### TASKS TO COMPLETE
(A) Copy the passage of the Youview article from "Author: Anthony Dhanendran" to "and the BBC.".
(B) Identify each line in the records that contains the string "Doğuş".

### EXCERPTED PASSAGE
[Start of Attachment]

Author: Anthony Dhanendran
Date: Thu, 14 Oct 2010 11:41:00 GMT

Joint venture plans set-top boxes allowing people to watch live TV and web programmes

The planned internet television service Youview will be based around conventional television broadcasts that viewers are familiar with, one of its bosses has said.

Youview, a joint venture between the BBC and other domestic broadcasters and technology companies, will offer set-top boxes for viewers to plug into televisions that will allow them to watch live TV and internet broadcasts. It was previously known as Project Canvas and is a collaboration between ITV, Channel 4, Five, Arqiva, BT, Talktalk and the BBC.

Speaking at a Mashup conference in London, Youview’s chief technology officer Anthony Rose said that some technology companies were ignoring what he called ‘linear television’ (standard over-the-air broadcasts).

According to the industry news website Broadband TV News he said the “Silicon Valley kids” Google and Apple, which are bringing out their own TV set-top-boxes, have forgotten about conventional broadcasting, but that viewers would continue to watch it because it was what they were used to.

[End of Attachment]

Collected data
[Start of Attachment]

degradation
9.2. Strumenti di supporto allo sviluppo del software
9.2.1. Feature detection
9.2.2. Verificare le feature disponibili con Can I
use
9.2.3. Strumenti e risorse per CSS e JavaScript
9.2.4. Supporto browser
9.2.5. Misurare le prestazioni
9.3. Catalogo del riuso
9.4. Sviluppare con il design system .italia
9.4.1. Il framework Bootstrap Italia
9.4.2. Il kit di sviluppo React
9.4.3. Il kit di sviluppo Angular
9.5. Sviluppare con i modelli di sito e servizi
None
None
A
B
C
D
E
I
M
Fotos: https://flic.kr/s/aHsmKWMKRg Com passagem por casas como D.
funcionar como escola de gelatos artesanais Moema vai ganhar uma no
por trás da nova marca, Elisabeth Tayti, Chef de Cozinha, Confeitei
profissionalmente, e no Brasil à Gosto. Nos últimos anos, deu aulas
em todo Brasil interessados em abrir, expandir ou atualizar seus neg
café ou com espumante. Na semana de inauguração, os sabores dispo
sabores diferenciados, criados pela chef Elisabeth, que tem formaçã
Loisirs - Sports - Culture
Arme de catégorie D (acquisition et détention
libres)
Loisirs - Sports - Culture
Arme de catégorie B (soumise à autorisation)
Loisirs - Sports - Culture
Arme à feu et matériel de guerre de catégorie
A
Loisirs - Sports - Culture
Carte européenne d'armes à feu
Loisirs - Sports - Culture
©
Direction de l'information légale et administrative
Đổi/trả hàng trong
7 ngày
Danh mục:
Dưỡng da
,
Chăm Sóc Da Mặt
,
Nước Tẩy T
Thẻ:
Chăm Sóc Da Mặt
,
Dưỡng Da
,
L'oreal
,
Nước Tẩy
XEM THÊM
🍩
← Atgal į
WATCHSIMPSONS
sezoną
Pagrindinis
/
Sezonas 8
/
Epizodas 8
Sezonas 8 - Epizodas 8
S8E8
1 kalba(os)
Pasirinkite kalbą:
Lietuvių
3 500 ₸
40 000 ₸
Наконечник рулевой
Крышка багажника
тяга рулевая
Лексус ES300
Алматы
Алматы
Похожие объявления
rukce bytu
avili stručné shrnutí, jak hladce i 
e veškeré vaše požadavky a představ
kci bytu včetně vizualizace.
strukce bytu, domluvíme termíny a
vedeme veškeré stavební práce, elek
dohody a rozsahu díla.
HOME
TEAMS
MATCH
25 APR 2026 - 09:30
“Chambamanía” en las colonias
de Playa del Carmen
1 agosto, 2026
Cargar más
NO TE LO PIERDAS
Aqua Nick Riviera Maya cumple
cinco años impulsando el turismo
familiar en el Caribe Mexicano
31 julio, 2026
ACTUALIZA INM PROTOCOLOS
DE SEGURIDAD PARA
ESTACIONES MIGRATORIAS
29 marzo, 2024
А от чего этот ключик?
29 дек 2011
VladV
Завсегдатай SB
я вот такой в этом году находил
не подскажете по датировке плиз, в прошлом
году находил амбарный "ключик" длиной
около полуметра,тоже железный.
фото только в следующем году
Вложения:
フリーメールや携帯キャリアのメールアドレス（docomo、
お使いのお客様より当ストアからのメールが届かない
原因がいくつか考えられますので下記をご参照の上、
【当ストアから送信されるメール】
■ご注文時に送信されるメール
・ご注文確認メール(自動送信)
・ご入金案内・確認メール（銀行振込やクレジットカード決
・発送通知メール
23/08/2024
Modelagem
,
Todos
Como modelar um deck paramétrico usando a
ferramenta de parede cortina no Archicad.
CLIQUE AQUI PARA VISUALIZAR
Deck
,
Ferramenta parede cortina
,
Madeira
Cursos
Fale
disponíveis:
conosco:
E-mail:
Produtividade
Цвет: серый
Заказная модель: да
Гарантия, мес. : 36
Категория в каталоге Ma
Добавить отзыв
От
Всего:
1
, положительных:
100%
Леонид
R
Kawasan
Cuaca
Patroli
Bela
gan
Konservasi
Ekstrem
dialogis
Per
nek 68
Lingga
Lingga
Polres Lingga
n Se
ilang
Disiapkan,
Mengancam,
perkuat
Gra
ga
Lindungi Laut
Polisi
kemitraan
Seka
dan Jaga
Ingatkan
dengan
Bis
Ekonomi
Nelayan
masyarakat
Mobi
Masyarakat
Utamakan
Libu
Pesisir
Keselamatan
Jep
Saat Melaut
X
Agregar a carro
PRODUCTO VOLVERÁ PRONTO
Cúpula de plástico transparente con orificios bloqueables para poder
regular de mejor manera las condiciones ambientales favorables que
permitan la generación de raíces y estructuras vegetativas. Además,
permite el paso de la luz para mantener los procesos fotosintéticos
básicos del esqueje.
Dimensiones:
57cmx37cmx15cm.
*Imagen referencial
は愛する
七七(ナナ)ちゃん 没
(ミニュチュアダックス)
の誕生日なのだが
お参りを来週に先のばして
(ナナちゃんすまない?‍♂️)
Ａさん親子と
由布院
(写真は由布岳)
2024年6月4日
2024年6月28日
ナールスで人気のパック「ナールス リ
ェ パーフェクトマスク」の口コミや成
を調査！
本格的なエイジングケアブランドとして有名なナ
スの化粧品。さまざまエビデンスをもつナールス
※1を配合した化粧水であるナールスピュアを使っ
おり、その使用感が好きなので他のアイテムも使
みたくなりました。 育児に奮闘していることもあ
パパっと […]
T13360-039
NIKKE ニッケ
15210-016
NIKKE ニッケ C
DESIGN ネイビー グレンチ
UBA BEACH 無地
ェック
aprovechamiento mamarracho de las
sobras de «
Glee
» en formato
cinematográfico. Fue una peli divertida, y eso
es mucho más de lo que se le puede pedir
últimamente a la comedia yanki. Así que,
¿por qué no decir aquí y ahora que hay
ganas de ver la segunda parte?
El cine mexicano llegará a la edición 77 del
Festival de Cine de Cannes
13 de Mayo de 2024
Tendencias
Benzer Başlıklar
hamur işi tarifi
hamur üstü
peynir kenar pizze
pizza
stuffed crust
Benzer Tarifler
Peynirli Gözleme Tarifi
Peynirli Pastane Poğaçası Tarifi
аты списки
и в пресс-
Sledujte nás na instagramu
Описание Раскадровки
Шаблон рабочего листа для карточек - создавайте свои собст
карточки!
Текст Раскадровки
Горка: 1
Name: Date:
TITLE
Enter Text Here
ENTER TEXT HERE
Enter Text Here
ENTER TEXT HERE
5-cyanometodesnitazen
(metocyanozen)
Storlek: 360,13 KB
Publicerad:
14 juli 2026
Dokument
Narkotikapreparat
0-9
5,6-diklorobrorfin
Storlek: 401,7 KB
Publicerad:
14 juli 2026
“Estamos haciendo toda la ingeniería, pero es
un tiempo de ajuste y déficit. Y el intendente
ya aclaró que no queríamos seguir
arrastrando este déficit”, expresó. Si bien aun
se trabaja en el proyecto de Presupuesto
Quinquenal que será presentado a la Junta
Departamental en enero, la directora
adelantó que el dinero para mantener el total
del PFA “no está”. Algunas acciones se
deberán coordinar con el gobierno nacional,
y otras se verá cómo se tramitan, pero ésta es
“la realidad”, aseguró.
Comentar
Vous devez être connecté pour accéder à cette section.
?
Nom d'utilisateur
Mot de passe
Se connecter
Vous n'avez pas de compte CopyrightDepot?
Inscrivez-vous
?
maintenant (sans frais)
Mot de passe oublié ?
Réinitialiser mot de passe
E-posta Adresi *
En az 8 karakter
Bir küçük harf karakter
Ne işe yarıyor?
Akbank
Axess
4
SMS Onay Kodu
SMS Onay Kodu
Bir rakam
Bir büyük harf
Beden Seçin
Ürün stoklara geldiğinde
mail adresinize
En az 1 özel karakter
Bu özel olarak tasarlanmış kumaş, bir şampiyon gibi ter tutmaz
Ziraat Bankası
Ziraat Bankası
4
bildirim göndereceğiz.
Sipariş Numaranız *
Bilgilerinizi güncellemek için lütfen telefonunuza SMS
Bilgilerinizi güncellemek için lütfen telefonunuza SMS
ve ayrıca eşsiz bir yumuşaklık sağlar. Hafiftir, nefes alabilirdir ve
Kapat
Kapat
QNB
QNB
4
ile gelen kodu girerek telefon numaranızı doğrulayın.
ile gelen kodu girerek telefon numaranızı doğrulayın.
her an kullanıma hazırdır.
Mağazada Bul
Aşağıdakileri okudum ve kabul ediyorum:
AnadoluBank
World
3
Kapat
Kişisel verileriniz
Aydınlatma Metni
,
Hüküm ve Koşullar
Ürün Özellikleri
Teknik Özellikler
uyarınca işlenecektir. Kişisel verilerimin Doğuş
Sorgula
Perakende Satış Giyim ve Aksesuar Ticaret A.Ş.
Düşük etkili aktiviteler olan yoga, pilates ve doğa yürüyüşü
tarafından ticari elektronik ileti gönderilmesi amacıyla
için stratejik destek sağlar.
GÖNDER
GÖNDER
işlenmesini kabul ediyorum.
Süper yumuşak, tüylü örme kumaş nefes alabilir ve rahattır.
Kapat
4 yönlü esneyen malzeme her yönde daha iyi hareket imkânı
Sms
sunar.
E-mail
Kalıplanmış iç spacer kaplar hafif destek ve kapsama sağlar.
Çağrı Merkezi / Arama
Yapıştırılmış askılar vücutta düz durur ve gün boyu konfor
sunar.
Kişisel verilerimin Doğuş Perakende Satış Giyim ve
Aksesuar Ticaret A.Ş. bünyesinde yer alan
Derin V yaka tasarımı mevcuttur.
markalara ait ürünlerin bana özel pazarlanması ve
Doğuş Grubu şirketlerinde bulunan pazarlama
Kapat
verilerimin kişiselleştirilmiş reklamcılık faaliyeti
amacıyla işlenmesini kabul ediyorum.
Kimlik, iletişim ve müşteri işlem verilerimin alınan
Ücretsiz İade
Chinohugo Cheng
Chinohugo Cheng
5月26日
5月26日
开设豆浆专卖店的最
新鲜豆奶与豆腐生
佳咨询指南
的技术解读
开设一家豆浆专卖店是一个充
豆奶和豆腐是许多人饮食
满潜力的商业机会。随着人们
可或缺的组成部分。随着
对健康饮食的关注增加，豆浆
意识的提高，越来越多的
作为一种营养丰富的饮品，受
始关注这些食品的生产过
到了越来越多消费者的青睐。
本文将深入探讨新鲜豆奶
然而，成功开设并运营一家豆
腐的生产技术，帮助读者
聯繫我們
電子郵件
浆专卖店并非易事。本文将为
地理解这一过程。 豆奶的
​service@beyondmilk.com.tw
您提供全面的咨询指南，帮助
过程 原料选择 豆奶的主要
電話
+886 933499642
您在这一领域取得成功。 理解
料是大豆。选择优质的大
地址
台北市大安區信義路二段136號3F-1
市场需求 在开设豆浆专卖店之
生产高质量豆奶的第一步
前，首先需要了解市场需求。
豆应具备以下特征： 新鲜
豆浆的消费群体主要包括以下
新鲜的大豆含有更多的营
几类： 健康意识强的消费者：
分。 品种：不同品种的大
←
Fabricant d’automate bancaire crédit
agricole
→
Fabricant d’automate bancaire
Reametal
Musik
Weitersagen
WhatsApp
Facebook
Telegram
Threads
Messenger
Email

[End of Attachment]

### ANSWERS FOR EACH ITEM
(A)
Author: Anthony Dhanendran
Date: Thu, 14 Oct 2010 11:41:00 GMT

Joint venture plans set-top boxes allowing people to watch live TV and web programmes

The planned internet television service Youview will be based around conventional television broadcasts that viewers are familiar with, one of its bosses has said.

Youview, a joint venture between the BBC and other domestic broadcasters and technology companies, will offer set-top boxes for viewers to plug into televisions that will allow them to watch live TV and internet broadcasts. It was previously known as Project Canvas and is a collaboration between ITV, Channel 4, Five, Arqiva, BT, Talktalk and the BBC.

(B)
uyarınca işlenecektir. Kişisel verilerimin Doğuş
Kişisel verilerimin Doğuş Perakende Satış Giyim ve
Doğuş Grubu şirketlerinde bulunan pazarlama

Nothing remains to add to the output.